DM0: An Embodied-Native Vision-Language-Action Model towards Physical AI

Summary

DM0: An Embodied-Native Vision-Language-Action Model towards Physical AI

核心: 提出 Embodied-Native VLA 范式——physical data 从训练伊始就作为一等公民，而非事后 fine-tune；统一 manipulation 与 navigation

方法: Qwen3-1.7B VLM + Flow Matching action expert（共 ~2B params）；三阶段 pipeline（pretraining 1.2T tokens / mid-training 200M / post-training 50M）；gradient decoupling 保护 VLM 语义；Spatial Scaffolding 做 subtask→bbox→trajectory→action 的 CoT

结果: RoboChallenge Table30 Specialist 62.0% SR（超 GigaBrain-0.1 +10%）、Generalist 37.3% SR（远超 π0.5 17.67%），且仅 2B 参数小于 3-4B 竞争对手

Sources: paper | github

Rating: 2 - Frontier（Embodied-Native 范式 + gradient decoupling 是当前 VLA 研究前沿的重要参考，在 RoboChallenge 上以 2B 参数击败 3-4B 竞品；但 core claim 缺 controlled ablation 且发布时间过短，尚未成为 de facto 基线）

Key Takeaways:

Embodied-Native vs Pretrain-then-Adapt: 把 embodied data 在 pretraining 阶段就和 web/driving 一起喂入，而不是在 internet-pretrained VLM 上 fine-tune。论文的核心 claim 是后者缺少 intrinsic physical grounding
Gradient Decoupling 解决 catastrophic forgetting: 受 Knowledge Insulation 启发，action expert 的梯度不回传 VLM；同时 VLM 继续在 non-embodied data 上更新，保留 general reasoning
Spatial Scaffolding 是 spatial CoT for action: 层级监督 subtask→goal bbox→EEF trajectory→discrete action，构成从 high-level semantic 到 low-level control 的 coarse-to-fine 课程
Parameter efficiency: 2B 模型在 specialist 和 generalist 两种设定下都击败 3-4B 的 π0.5、GigaBrain-0.1、Spirit-v1.5
统一 manipulation + navigation: 通过 Habitat 数据 + 统一 action 表征在单一 framework 内同时支持两类任务，避免现有系统的模块割裂

Teaser. DM0 framework overview——unified pretraining over web / driving / embodied corpora 后衔接 mid-/post-training。

Model Architecture

Figure 2. Model architecture. DM0 由 (i) Qwen3-1.7B + Perception Encoder 构成的 VLM backbone，与 (ii) 基于 Flow Matching 的 action expert 组成（架构借鉴 π0）。VLM 输出 embodied reasoning text + KV cache，action expert 消费 KV cache 产出 continuous robot actions。Multi-view images 缩放到 728×728 后送入 PE，再用两层 3×3/stride-2 conv 做 4× 下采样。
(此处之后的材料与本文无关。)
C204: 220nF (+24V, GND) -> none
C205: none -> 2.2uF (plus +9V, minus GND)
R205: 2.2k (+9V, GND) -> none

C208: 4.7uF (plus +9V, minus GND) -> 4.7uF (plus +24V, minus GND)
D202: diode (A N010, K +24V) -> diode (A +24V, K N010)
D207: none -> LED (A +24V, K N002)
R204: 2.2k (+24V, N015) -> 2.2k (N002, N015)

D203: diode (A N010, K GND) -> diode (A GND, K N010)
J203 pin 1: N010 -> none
推理时支持两种模式：(a) 直接从多模态观测+language 预测 continuous action；(b) 先生成文本 reasoning $\hat{l}$ 再让 action expert 条件化生成动作。Joint 分布因子化为：

π_{θ} (\hat{l}, a_{t : t + H} ∣ o_{t}, l) = π_{θ} (\hat{l} ∣ o_{t}, l) \cdot π_{θ} (a_{t : t + H} ∣ o_{t}, l, \hat{l}) .
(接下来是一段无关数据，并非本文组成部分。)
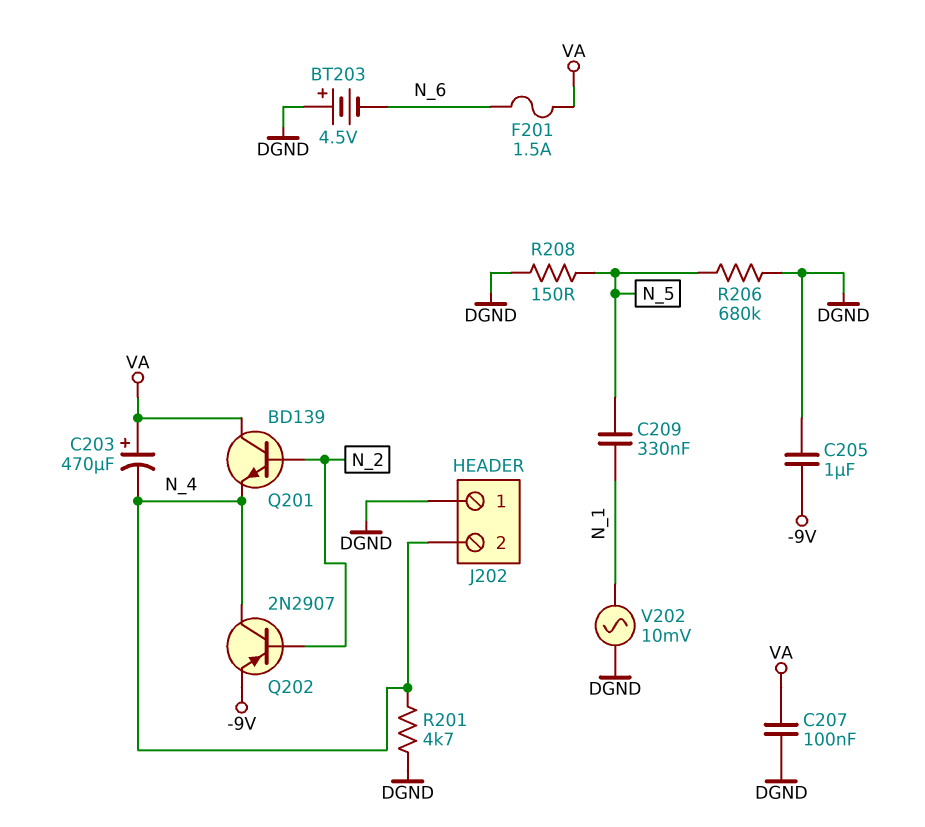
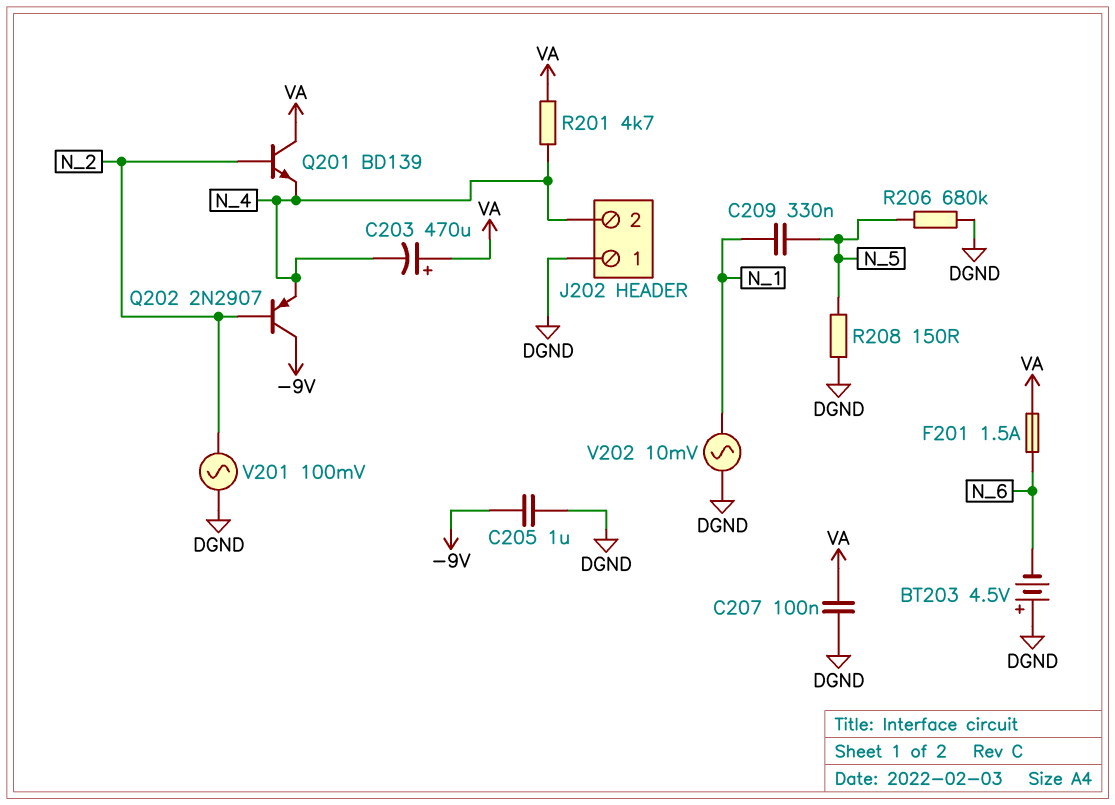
Q202: PNP 2N2907 (B N_2, C N_4, E -9V) -> PNP 2N2907 (B N_2, C -9V, E N_4)
R201: 4.7k (DGND, N_4) -> 4.7k (N_4, VA)
V201: none -> AC 100mV (DGND, N_2)

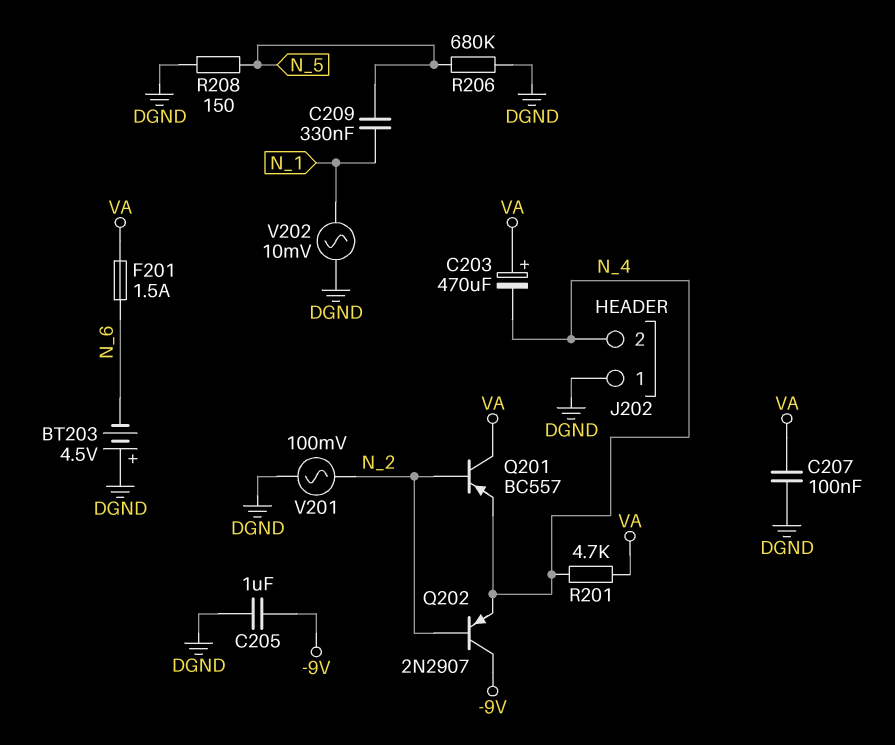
Q201: NPN BD139 (B N_2, C VA, E N_4) -> PNP BC557 (B N_2, C VA, E N_4)

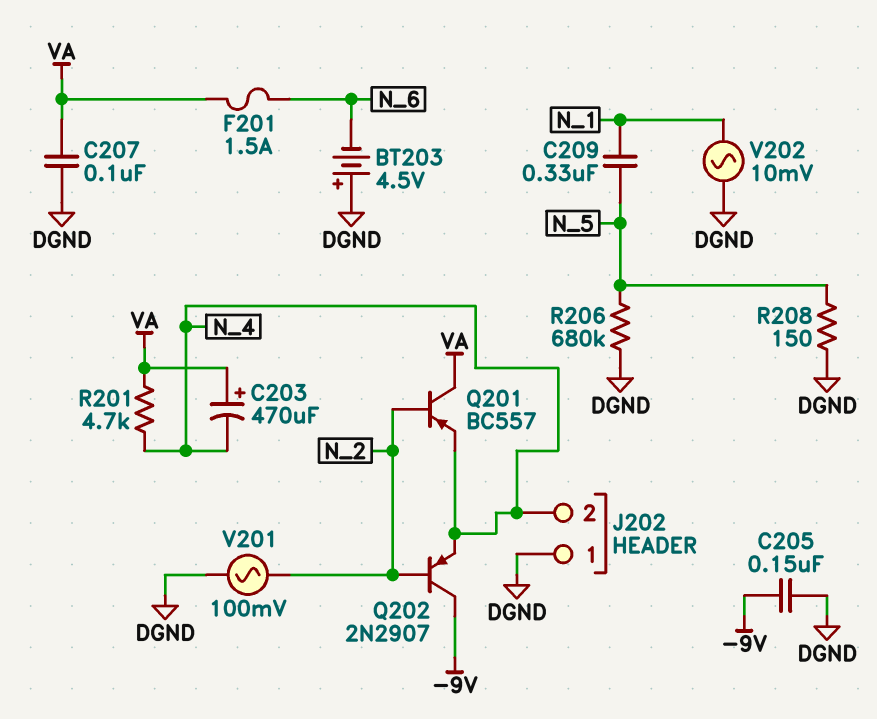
C205: 1uF (-9V, DGND) -> 150nF (-9V, DGND)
符号说明： $a_{t : t + H}$ 长度 $H$ 的 continuous action 序列； $o_{t} = [I_{t}, s_{t}]$ 多模态观测（视觉 + 本体感知）； $l$ 任务指令； $\hat{l}$ 模型预测的 reasoning text。

Multi-Source Hybrid Training

针对 “joint optimization of language + control objectives 会侵蚀 VLM 语义表征” 的核心矛盾，DM0 采用梯度解耦策略（受 Knowledge Insulation 启发）：embodied data 上 action expert 的梯度不回传 VLM；non-embodied data 上 VLM 正常更新。同时 VLM 也被监督预测 discrete action tokens，使其内部表征 encode action-relevant semantics。

两个监督目标的损失函数：

VLM 的 autoregressive loss（监督 reasoning text + discrete action tokens）：

L_{AR} (θ) = - E_{D} [lo g π_{θ} (\hat{l} ∣ o_{t}, l)] .
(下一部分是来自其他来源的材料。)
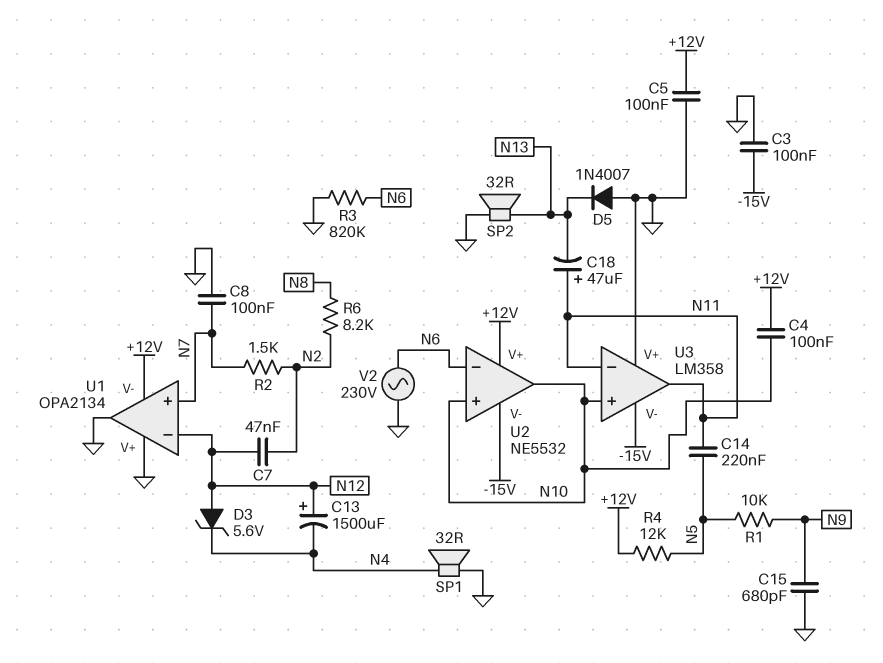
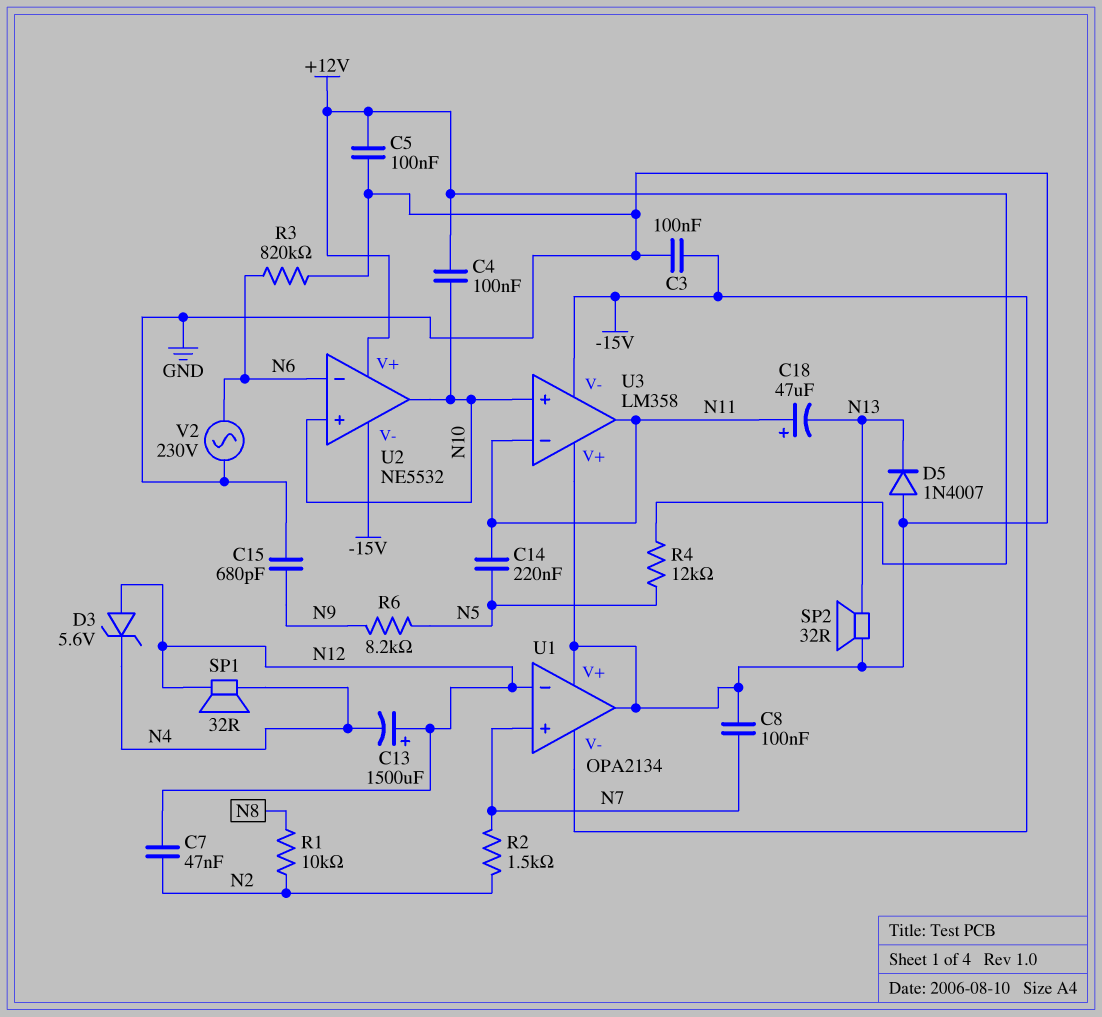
R1: 10k (N5, N9) -> 10k (N2, N8)
R6: 8.2k (N2, N8) -> 8.2k (N5, N9)
SP1: speaker 32R (GND, N4) -> speaker 32R (N4, N12)
U1 pin V-: +12V -> -15V

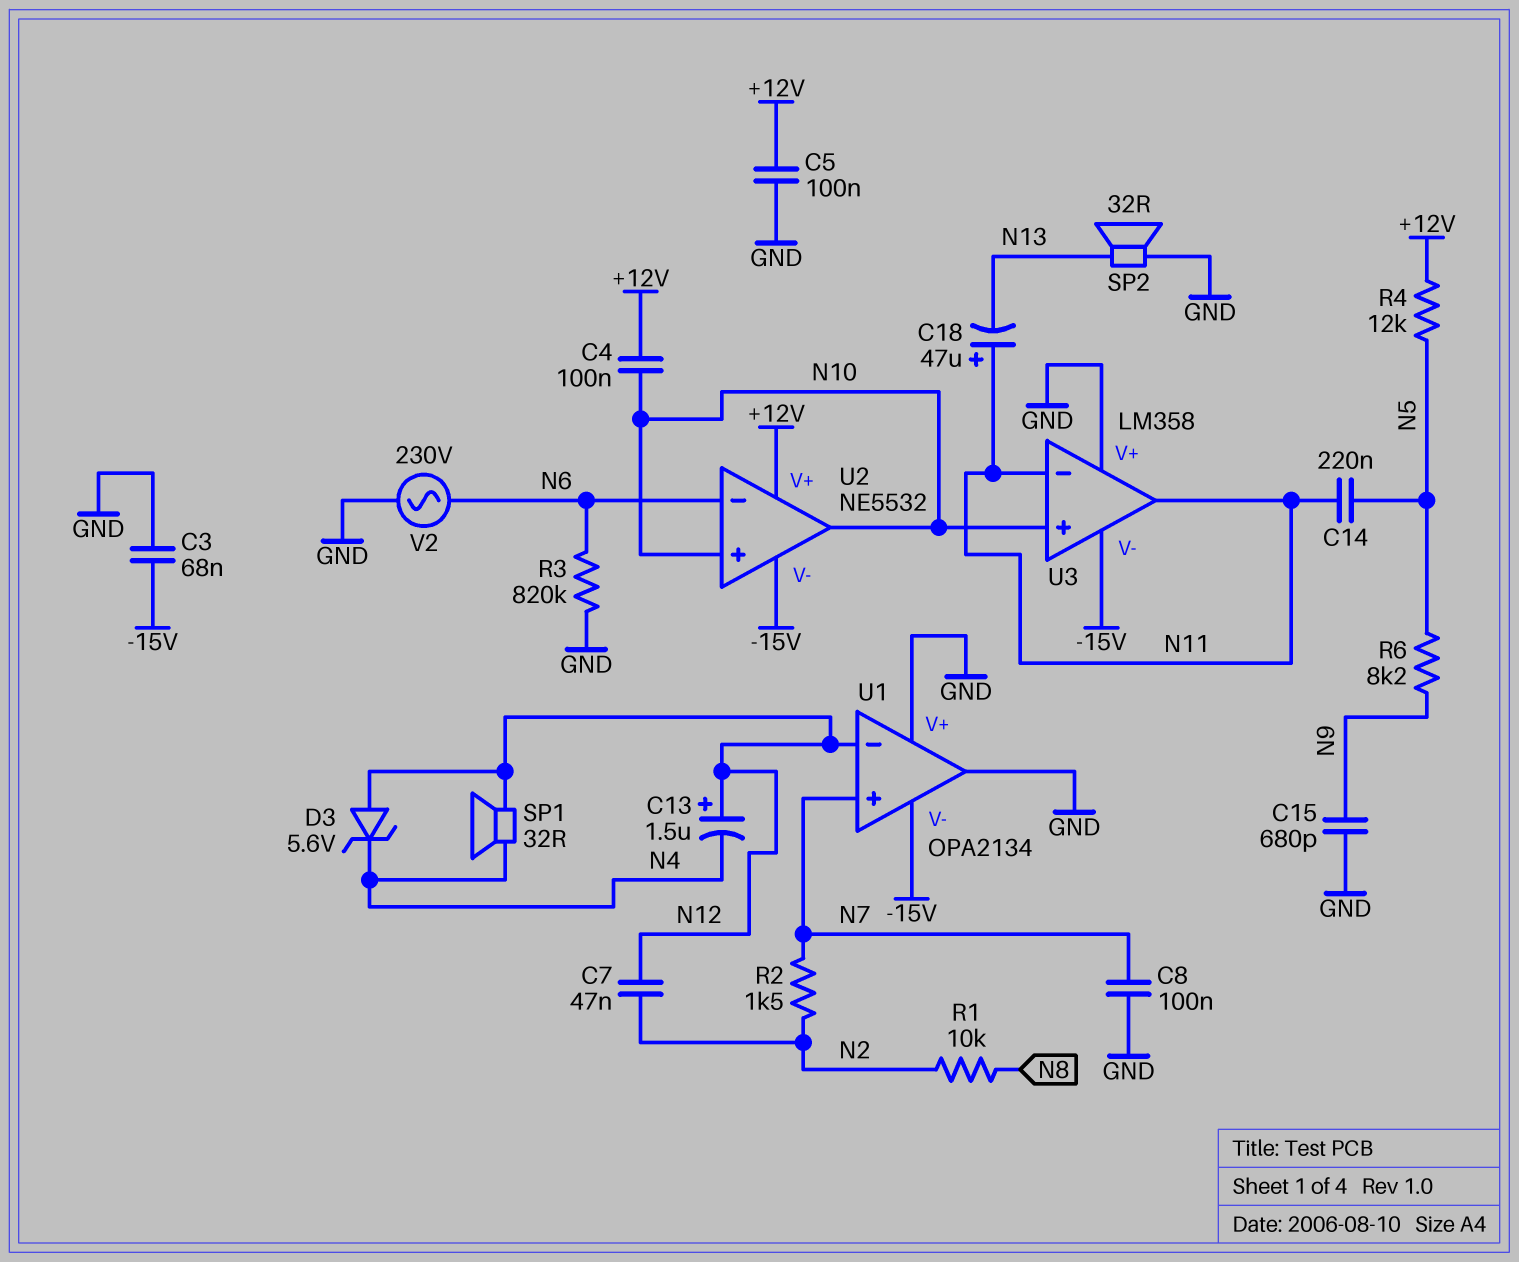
C3: 100nF (-15V, GND) -> 68nF (-15V, GND)
C13: 1500uF (plus N12, minus N4) -> 1.5uF (plus N12, minus N4)
D5: diode 1N4007 (A GND, K N13) -> none

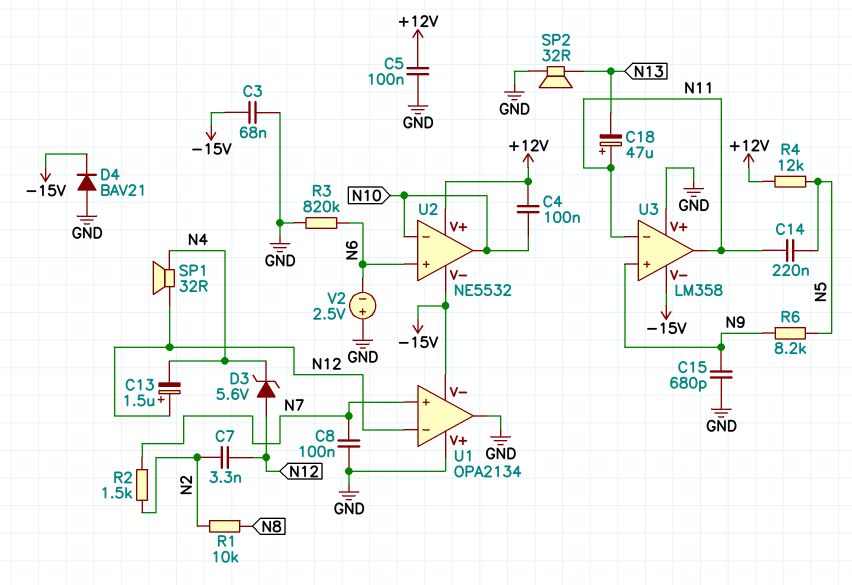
C7: 47nF (N2, N12) -> 3.3nF (N2, N12)
D4: none -> diode BAV21 (A GND, K -15V)
U2 pin in+: N10 -> N6
U2 pin in-: N6 -> N10
U3 pin in+: N10 -> N9
V2: AC 230V (GND, N6) -> 2.5V (plus GND, minus N6)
Action expert 的 Flow Matching loss：

L_{FM} (θ) = E_{D, ε, τ} ∥ π_{θ} (\tilde{a}_{t : t + H}, o_{t}, l, τ) - (A_{t : t + H} - ε) ∥^{2} .

符号说明： $A_{t : t + H}$ ground-truth action 序列； $\tilde{a}_{t : t + H} = τ A_{t : t + H} + (1 - τ) ε$ 加噪 action； $ε \sim N (0, I)$ 高斯噪声； $τ \in [0, 1]$ flow time。

总损失 $L_{total} = λ L_{AR} + L_{FM}$ ，joint training 时 $λ = 1$ 。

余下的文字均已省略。